Turns out Moriarty didn’t care about what he hired Adler to steal. She was a distraction. When she ran with the gas pellet canisters and Holmes chased, no one remained to guard the remote control device, what Moriarty truly wanted. He stole it for himself and will presumably use it at a later date.
Finally, there’s the matter of the botched execution. How did Blackwood survive the hanging? Watson and his new, official, fiancé Mary find out when they visit Holmes and find him hanging from the ceiling. Turns out the executioner affixed a hook to the noose, and this hook distributed the weight to Blackwood’s torso, leaving the neck intact. Simple as that.
Jokes (2/4)
“Shall I answer chronologically or alphabetically,” was a great line, classic Holmes.
I once lived with two of my best friends for nine months in our 20s. We traveled around New Zealand for a month. By the end of our journey we sniped at each other as if we were bitter enemies. Strangers would comment as much. We remain friends today, because such gripes are not enough to damage our friendship.
Such is the Watson/Holmes relationship. They’ve lived together for some time, and the wear shows in the script. Fortunately the audience can enjoy their banter. Light and breezy, Sherlock Holmes lets you smile with its easy humor and repartee between Holmes and Watson, two fast friends who have reached the stage of finishing each other’s sentences.
Setting (4/4)
The size and detail of the sets stand apart in Sherlock Holmes. The movie opens with a horse and carriage driving past the camera up a street. The camera waits and then follows the carriage for a spell up the street. It’s a long route.
Dollies and cranes run all over the sets: the prison area, a huge shipyard, Parliament, Holmes’s large flat (compare to BBC’s Sherlock), and the gigantic underground areas are carefully shot. Green screen is sometimes evident, but that’s OK when you know much of what’s onscreen is real.

Such details are important because they are what Holmes notices to solve his cases. The redhead’s flat was the most important location, and it was littered with detritus and materiel.
Commentary (0/2)
Part of what makes Sherlock Holmes timeless is the apolitical nature of his cases. The genius villains are after power, money, or both, but rarely do they have an interest in Britain’s colonial interests or fighting anarchists or any of-the-moment ideas. Holmes stories are rarely Ripped From the Headlines.

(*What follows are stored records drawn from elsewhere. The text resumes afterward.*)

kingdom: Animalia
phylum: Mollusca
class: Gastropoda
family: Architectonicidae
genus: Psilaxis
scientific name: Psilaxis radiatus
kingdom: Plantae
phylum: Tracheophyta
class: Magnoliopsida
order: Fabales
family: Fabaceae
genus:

Nevertheless, Sherlock Holmes steers close to some commentary on society. Blackwood is interested in reclaiming a colony it once held across the Atlantic, now called the United States of America. That’s about it. Sounds great.
Offensiveness (0/-2)
Talk about diversity–there’s a French man and a gypsy in Sherlock Holmes.
Actual credit to the crew for making Adler an integral part of the story. She’s on hand at the finish to disable the gassing device, and is the person who actually does it. Women hardly feature in the Conan Doyle tales, so it’s easy for the female characters to feel contrived in Holmes adaptations. Not the case here.
Others
- terrific hats, male and female
Summary (34/68): 50%
Guy Ritchie, surprisingly, is the perfect director for Sherlock Holmes. He brings energy and punch to this adaptation. No staid detectives here. Downey’s is a fighting Holmes, a scrappy lad as ready to fight a street urchin for fun as commune with nobility in secret society meetings. And that’s just like the stories.